[Start of Attachment]

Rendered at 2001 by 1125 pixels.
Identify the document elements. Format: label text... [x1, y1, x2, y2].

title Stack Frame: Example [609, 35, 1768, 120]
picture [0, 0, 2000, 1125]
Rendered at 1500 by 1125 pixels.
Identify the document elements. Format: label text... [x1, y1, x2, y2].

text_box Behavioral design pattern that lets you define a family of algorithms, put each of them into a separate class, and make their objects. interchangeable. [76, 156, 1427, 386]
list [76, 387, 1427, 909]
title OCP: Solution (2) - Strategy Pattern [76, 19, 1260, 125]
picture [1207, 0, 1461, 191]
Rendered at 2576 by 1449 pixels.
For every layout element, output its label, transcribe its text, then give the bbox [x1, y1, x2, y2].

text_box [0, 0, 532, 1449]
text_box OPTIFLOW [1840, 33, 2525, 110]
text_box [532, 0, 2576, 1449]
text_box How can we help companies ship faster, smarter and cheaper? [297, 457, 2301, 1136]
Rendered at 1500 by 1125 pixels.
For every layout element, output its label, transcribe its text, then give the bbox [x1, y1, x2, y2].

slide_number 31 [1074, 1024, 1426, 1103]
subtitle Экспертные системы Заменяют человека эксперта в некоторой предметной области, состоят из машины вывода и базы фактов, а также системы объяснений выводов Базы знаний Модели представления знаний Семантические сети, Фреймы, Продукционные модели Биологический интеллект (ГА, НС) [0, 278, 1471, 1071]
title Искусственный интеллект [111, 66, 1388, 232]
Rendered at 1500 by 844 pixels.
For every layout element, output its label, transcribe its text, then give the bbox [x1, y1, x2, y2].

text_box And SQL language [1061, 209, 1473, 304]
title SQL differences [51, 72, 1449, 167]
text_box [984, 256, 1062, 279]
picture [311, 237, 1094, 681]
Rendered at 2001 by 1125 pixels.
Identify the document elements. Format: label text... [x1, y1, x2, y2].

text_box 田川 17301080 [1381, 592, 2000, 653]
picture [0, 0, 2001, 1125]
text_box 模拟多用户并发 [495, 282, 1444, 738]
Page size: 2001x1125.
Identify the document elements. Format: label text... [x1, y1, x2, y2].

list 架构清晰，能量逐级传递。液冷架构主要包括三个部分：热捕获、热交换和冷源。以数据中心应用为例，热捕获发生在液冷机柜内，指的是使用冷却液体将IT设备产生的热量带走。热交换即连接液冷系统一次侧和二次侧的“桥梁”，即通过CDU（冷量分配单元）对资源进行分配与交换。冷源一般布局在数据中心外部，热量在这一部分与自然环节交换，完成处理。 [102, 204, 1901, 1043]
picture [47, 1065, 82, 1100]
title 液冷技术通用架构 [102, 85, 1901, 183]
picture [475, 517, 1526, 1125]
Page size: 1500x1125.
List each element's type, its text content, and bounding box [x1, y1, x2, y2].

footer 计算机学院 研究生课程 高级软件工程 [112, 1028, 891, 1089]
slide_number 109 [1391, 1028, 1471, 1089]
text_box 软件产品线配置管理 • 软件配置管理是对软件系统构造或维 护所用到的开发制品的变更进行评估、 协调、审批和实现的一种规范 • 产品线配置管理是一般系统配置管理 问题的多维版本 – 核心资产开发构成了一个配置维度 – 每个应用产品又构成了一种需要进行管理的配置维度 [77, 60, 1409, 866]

[End of Attachment]

= DIRECTIONS =
From top to bottom, reproduce the material exactly.

= PROBLEM SOLUTION =
Rendered at 2001 by 1125 pixels.
Identify the document elements. Format: label text... [x1, y1, x2, y2].

title Stack Frame: Example [609, 35, 1768, 120]
picture [0, 0, 2000, 1125]
Rendered at 1500 by 1125 pixels.
Identify the document elements. Format: label text... [x1, y1, x2, y2].

text_box Behavioral design pattern that lets you define a family of algorithms, put each of them into a separate class, and make their objects. interchangeable. [76, 156, 1427, 386]
list [76, 387, 1427, 909]
title OCP: Solution (2) - Strategy Pattern [76, 19, 1260, 125]
picture [1207, 0, 1461, 191]
Rendered at 2576 by 1449 pixels.
For every layout element, output its label, transcribe its text, then give the bbox [x1, y1, x2, y2].

text_box [0, 0, 532, 1449]
text_box OPTIFLOW [1840, 33, 2525, 110]
text_box [532, 0, 2576, 1449]
text_box How can we help companies ship faster, smarter and cheaper? [297, 457, 2301, 1136]
Rendered at 1500 by 1125 pixels.
For every layout element, output its label, transcribe its text, then give the bbox [x1, y1, x2, y2].

slide_number 31 [1074, 1024, 1426, 1103]
subtitle Экспертные системы Заменяют человека эксперта в некоторой предметной области, состоят из машины вывода и базы фактов, а также системы объяснений выводов Базы знаний Модели представления знаний Семантические сети, Фреймы, Продукционные модели Биологический интеллект (ГА, НС) [0, 278, 1471, 1071]
title Искусственный интеллект [111, 66, 1388, 232]
Rendered at 1500 by 844 pixels.
For every layout element, output its label, transcribe its text, then give the bbox [x1, y1, x2, y2].

text_box And SQL language [1061, 209, 1473, 304]
title SQL differences [51, 72, 1449, 167]
text_box [984, 256, 1062, 279]
picture [311, 237, 1094, 681]
Rendered at 2001 by 1125 pixels.
Identify the document elements. Format: label text... [x1, y1, x2, y2].

text_box 田川 17301080 [1381, 592, 2000, 653]
picture [0, 0, 2001, 1125]
text_box 模拟多用户并发 [495, 282, 1444, 738]
Page size: 2001x1125.
Identify the document elements. Format: label text... [x1, y1, x2, y2].

list 架构清晰，能量逐级传递。液冷架构主要包括三个部分：热捕获、热交换和冷源。以数据中心应用为例，热捕获发生在液冷机柜内，指的是使用冷却液体将IT设备产生的热量带走。热交换即连接液冷系统一次侧和二次侧的“桥梁”，即通过CDU（冷量分配单元）对资源进行分配与交换。冷源一般布局在数据中心外部，热量在这一部分与自然环节交换，完成处理。 [102, 204, 1901, 1043]
picture [47, 1065, 82, 1100]
title 液冷技术通用架构 [102, 85, 1901, 183]
picture [475, 517, 1526, 1125]
Page size: 1500x1125.
List each element's type, its text content, and bounding box [x1, y1, x2, y2].

footer 计算机学院 研究生课程 高级软件工程 [112, 1028, 891, 1089]
slide_number 109 [1391, 1028, 1471, 1089]
text_box 软件产品线配置管理 • 软件配置管理是对软件系统构造或维 护所用到的开发制品的变更进行评估、 协调、审批和实现的一种规范 • 产品线配置管理是一般系统配置管理 问题的多维版本 – 核心资产开发构成了一个配置维度 – 每个应用产品又构成了一种需要进行管理的配置维度 [77, 60, 1409, 866]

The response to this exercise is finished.